Aquella tarde estaba en una actividad haciendo fila para comprarme un heladito de coco cuando llegó hasta mí una mujer en silla de ruedas. Tenía una sonrisa de oreja a oreja y casi no podía hablar de la emoción. “Ay, Lily, no puedo creer que te estoy conociendo en persona”, me dijo. “Tengo uno de tus libros y siempre te veo en televisión. Yo te admiro tanto.”
Lo que ella no sabía es que media hora antes yo la había visto en la pista de baile cuando alguien la había puesto a girar en su silla de ruedas al son de la bomba y la plena que estaban tocando. Ella bailaba con los brazos, la sonrisa y los ojos, y se lo estaba gozando todo. “Te vi bailando,” le dije, a lo que ella me contestó: “Es que a mí me encanta bailar.”
Y así comenzó la conversación. Hace veinte años, una persona la empujó accidentalmente y ella cayó de espalda, fracturándose la espina dorsal. Nunca volvió a caminar. Tenía tres hijos, la menor recién nacida. Hoy los tres son adultos, y ellos y su esposo, quien ha estado a su lado en todo momento, son su sostén físico y emocional. En sus palabras nunca noté tristeza, coraje o dolor. Imagino que lo tiene que haber sanado porque es normal que lo hubiese sentido en algún momento. Pero hoy es una mujer feliz y llena de vida, orgullosa de sus hijos y de lo que han logrado, y que reconoce que la mayor lección de todo esto ha sido “aprender que hay que gozarse cada momento porque lo podemos perder todo en un minuto”. ¿Y ella me admira a mí?

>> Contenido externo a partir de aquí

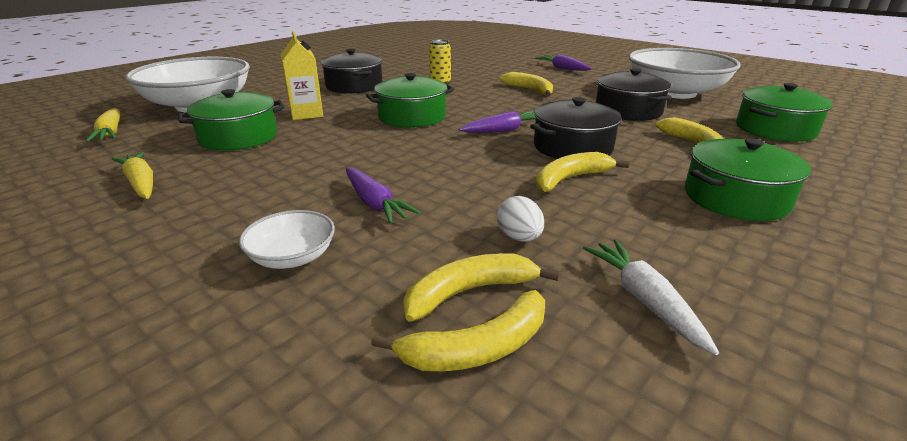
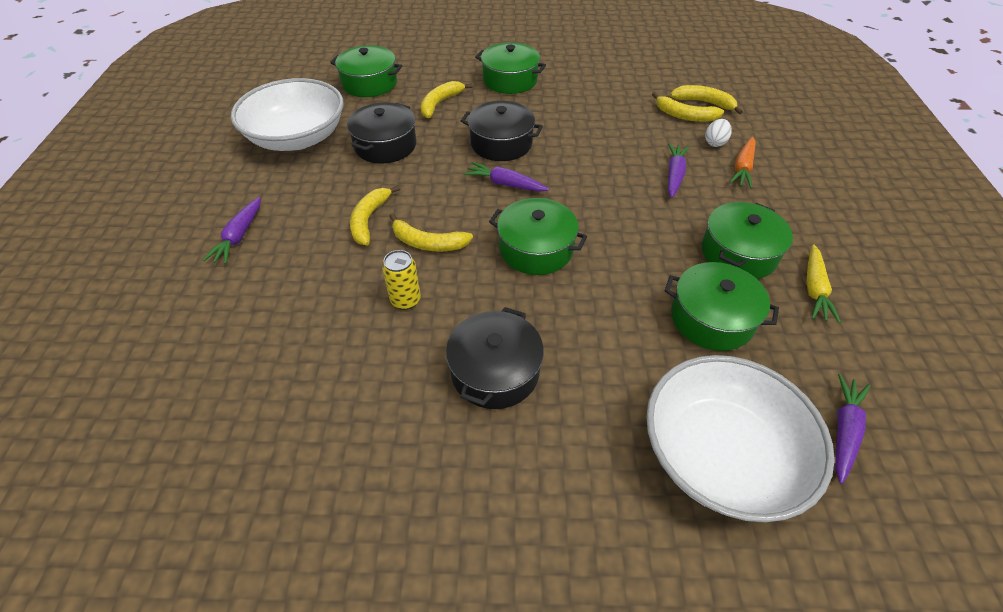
camera: 130 degrees left, 20 degrees up
(111, 133) = (844, 431): yellow carrot -> purple carrot
(239, 175) = (738, 253): none -> green pot
(292, 257) = (742, 168): white bowl -> orange carrot
(306, 114) = (617, 326): yellow carton -> none
(519, 237) = (633, 120): white egg -> white egg (715, 142)
(570, 179) = (552, 128): yellow banana -> yellow banana (428, 243)
(644, 300) = (631, 83): white carrot -> none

La actitud de esa mujer hacia su pérdida me recordó algo que había escuchado de palabras de la sanadora intuitiva y escritora Carolyn Myss: “El espíritu es esa parte de ti que siente siempre que hay esperanza y propósito.” Cada vez que sienta que me falta la fe, activaré mi espíritu conectándome con el de esa mujer, esa que se burla de su desgracia sencillamente siendo feliz.